Thursday, November 13, 2025

Monkeys in the Temple

Cambodia breathes.
The jungle is dark green and hot,
thin yellow prison bars falling
through the canopy of Strangler Figs,
Mai-Sak, palms, Silk-Cottons.
The monsoons are a month away,
and the stone Buddha spikes a fever.
Ferns and bamboo choke the temple,
prana and kundalini strangled
below the crumbling sandstone and bricks.
A hundred yards away,
a fighter jet screaming Vietnam
hangs in the trees, a metal skeleton
with broken and rusted chakras
sacrificed to Charlie, G. I. Joe, the Cong.

Macaques climb the vines

twisting around the filigreed chedis,

clamber over the Buddha,

eyes closed as he ponders in peace

the fact that his left ear is gone

from rot or riotous cluster bombs.

The monkeys are inquisitive, demanding.

Who is the sandstone god?

Who is the prophet, the maker of worlds

consumed by artillery and missile strikes?

Where are the avatars dressed in olive drab,

in cone hats and black pajamas?

What is the mystery of the shrine

tended only by the python and cobra king?

 

The blue marble breathes.

The ad men on Madison Avenue pitch their tags.

They fornicate and ride the shafts to Shangri-La

while their wives bake and smoke

and make love to the cabana boys out back.
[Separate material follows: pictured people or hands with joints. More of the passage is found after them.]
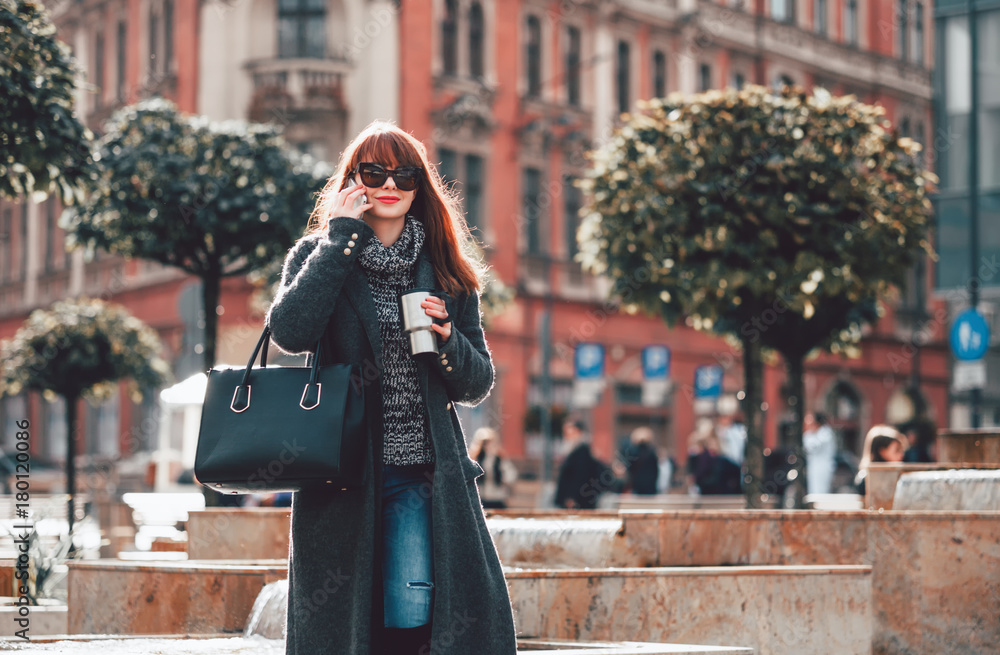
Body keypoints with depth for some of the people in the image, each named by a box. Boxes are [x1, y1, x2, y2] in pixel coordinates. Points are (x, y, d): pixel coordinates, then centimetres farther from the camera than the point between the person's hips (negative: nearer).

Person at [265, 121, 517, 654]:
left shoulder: (446, 271, 11)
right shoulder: (318, 255, 7)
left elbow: (478, 383, 13)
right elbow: (289, 332, -15)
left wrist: (446, 340, -9)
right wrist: (342, 236, -9)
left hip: (423, 474, 1)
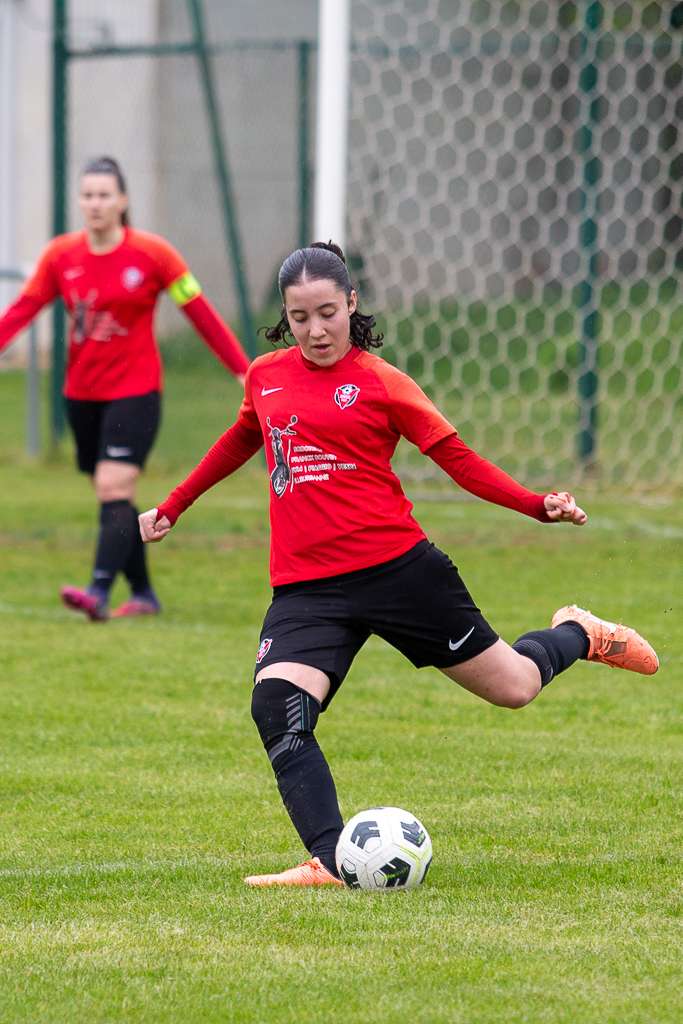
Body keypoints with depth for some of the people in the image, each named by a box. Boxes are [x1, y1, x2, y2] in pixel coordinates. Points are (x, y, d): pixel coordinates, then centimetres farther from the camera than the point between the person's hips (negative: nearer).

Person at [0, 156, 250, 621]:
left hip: (135, 392, -5)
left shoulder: (152, 254, -7)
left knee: (114, 490, -18)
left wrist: (243, 369, -3)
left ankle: (99, 591, -28)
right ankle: (143, 593, 22)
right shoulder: (61, 255, 1)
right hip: (81, 392, 5)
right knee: (113, 496, 10)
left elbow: (202, 313, -3)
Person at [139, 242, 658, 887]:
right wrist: (173, 506, 38)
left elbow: (458, 459, -1)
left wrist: (540, 506, -13)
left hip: (398, 567, -3)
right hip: (305, 586, 3)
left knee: (514, 687, 7)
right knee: (276, 705, -25)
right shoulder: (266, 377, 10)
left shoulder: (378, 382, -3)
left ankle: (577, 635, 42)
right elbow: (240, 441, 31)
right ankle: (329, 862, -27)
Priests and whores clamber over rocks,

pavement, and pews to worship the sun and the moon.

Who is the sandstone god?

Who is the prophet, the maker of worlds?

Monkeys swing from New York to L.A.,

smoking ganja in tweed and conical hats,

inquisitive and demanding as they try

and try again to decipher hieroglyphics

from a race of apes in swaddling clothes

and black pajamas and wooly mammoth skins.

What is the mystery of the shrine?

It is a primitive world missing the Buddha’s ear

that pirouettes in space and spins, spins, spins.